KILIÇDAROĞLU, ASIL KAOSU KENDİ İÇİNDE YAŞADIĞINI GÖRMEYECEK KADAR KÖRLEŞMİŞTİR
Kılıçdaroğlu’nun 24 Kasım 2021 tarihinde partisinin olağanüstü MYK toplantısından sonra yaptığı kokuşmuş açıklamaların referansı HDP’dir, terörist Demirtaş’tır, PKK terör örgütüdür. Ekonomik sorunları bahane göstererek ‘haydi meydana’ diyen, 4 Aralık günü Mersin’de ilk mitingi yapacaklarını duyuran Kılıçdaroğlu teröristleri hararetle selamlamıştır. Onların dikte ettiği ne varsa sahiplenerek sahaya inmeye karar vermiştir. Nitekim Türkiye’nin kaosa sürüklendiğini iddia eden müfteri Kılıçdaroğlu, asıl kaosu kendi içinde, kendi ittifakında, kendi vicdanında, kendi partisinde yaşadığını görmeyecek kadar körleşmiştir. Bize dilini yutmuş küçük ortak diyen Kılıçdaroğlu’nun ağzı teröristlerin günahkâr ağzıdır, aynı anda akıl hatırlatması yapması ise tamamıyla mantık kazası, makuliyet krizidir.

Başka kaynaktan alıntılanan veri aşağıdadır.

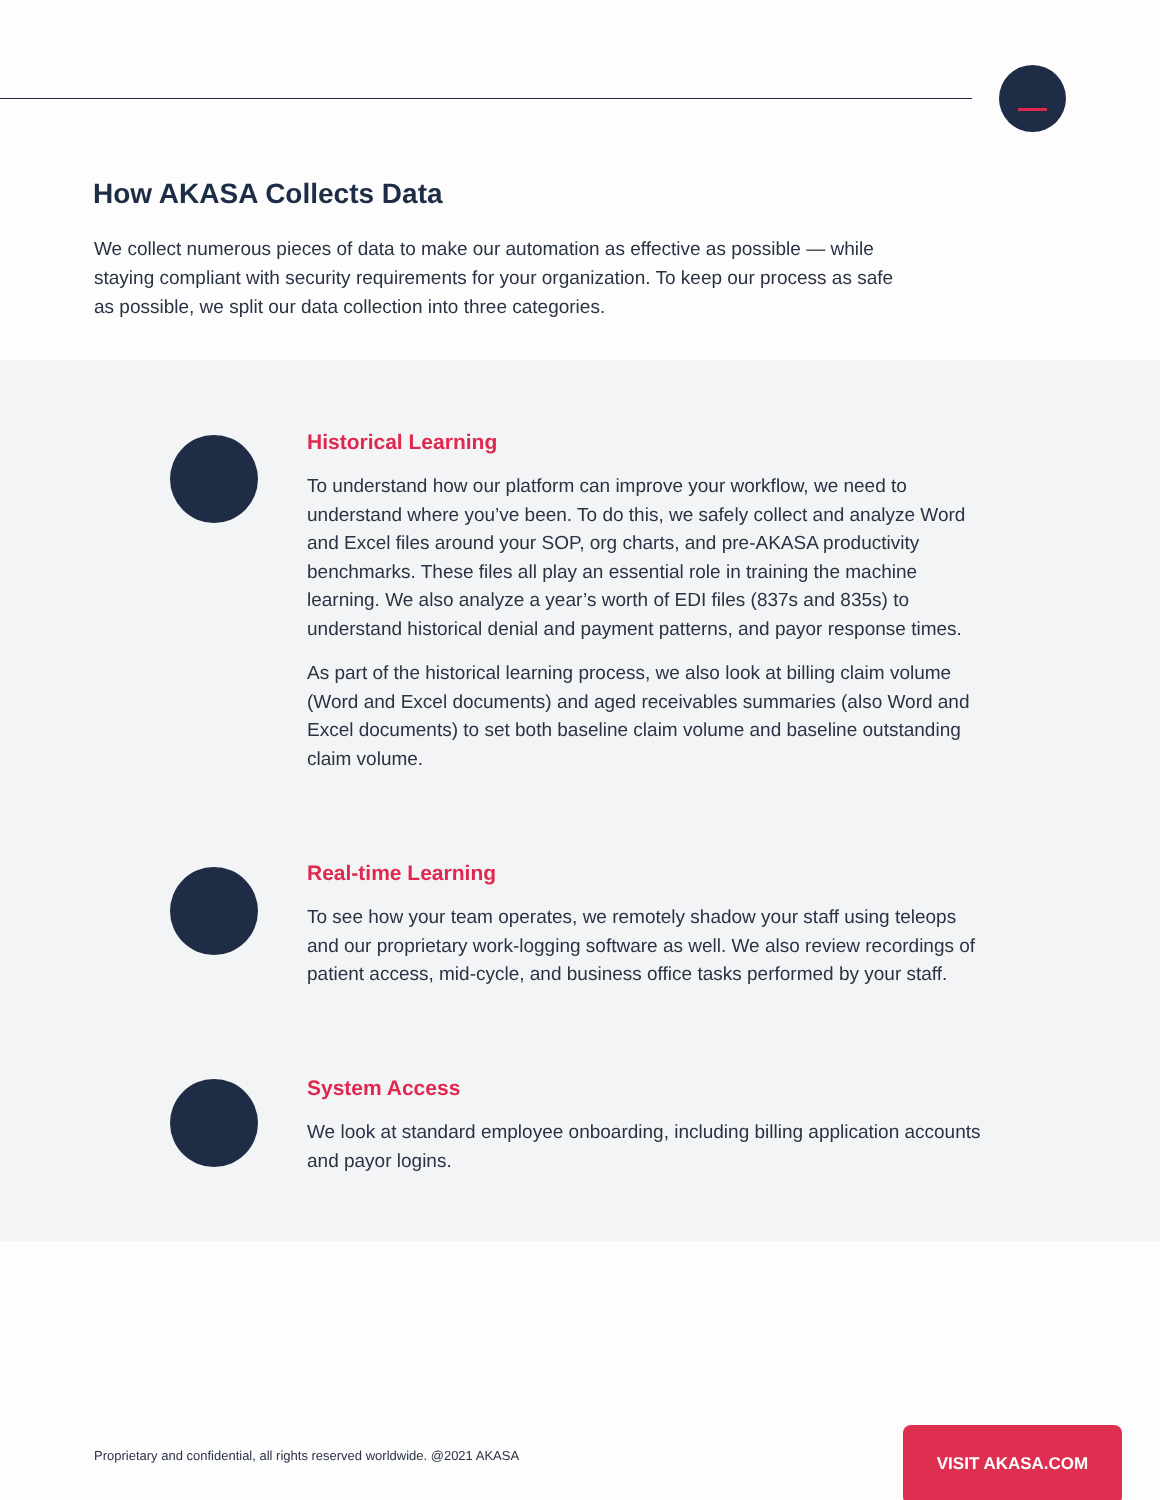How AKASA Collects Data
We collect numerous pieces of data to make our automation as effective as possible — while staying compliant with security requirements for your organization. To keep our process as safe as possible, we split our data collection into three categories.
Historical Learning
To understand how our platform can improve your workflow, we need to understand where you’ve been. To do this, we safely collect and analyze Word and Excel files around your SOP, org charts, and pre-AKASA productivity benchmarks. These files all play an essential role in training the machine learning. We also analyze a year’s worth of EDI files (837s and 835s) to understand historical denial and payment patterns, and payor response times.
As part of the historical learning process, we also look at billing claim volume (Word and Excel documents) and aged receivables summaries (also Word and Excel documents) to set both baseline claim volume and baseline outstanding claim volume.
Real-time Learning
To see how your team operates, we remotely shadow your staff using teleops and our proprietary work-logging software as well. We also review recordings of patient access, mid-cycle, and business office tasks performed by your staff.
System Access
We look at standard employee onboarding, including billing application accounts and payor logins.
Proprietary and confidential, all rights reserved worldwide. @2021 AKASA
VISIT AKASA.COM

Aklı tutuk, ahlakı uçuk, ar damarı çatlak siyaset köhneliği bellidir. Bu şahsın kimin diline sözcülük, kimlerin aklına refakatçilik yaptığı her şeyiyle belirgindir.
KILIÇDAROĞLU'NUNERKEN SEÇİM EZBERLERİ İSE SONUÇSUZDUR
Sokaklara inerek hükümeti istifa ettirmeye, terörizmin ve yabancı güçlerin tetikçiliğine soyunarak ülkemizi felaket dolu bir mecraya taşımak isteyenlere asla izin, asla icazet verilmeyecektir. Demokrasi sokakta değil milletimizin iradesindedir, sandığın içindedir. Yasa dışı sol ve marjinal grupları sokağa sürüp milletimizin duyarlılıklarını ve sabrını test etmeyi aklından geçirenler bu gafil tezgahın, bu lekeli kumpasın sonuçlarına ağır şekilde katlanacaklardır. Türkiye sokakta bulunmamış, sokak meraklısı zillet ittifakına bırakılmayacaktır. CHP Genel Başkanı nereye giderse gitsin, milli nefesimiz ensesinde olacaktır. Darbe teşebbüsüyle yapamadıklarını dövizle de başaramayacaklardır. Kılıçdaroğlu ve terörist yandaşlarının erken seçim ezberleri ise sonuçsuzdur.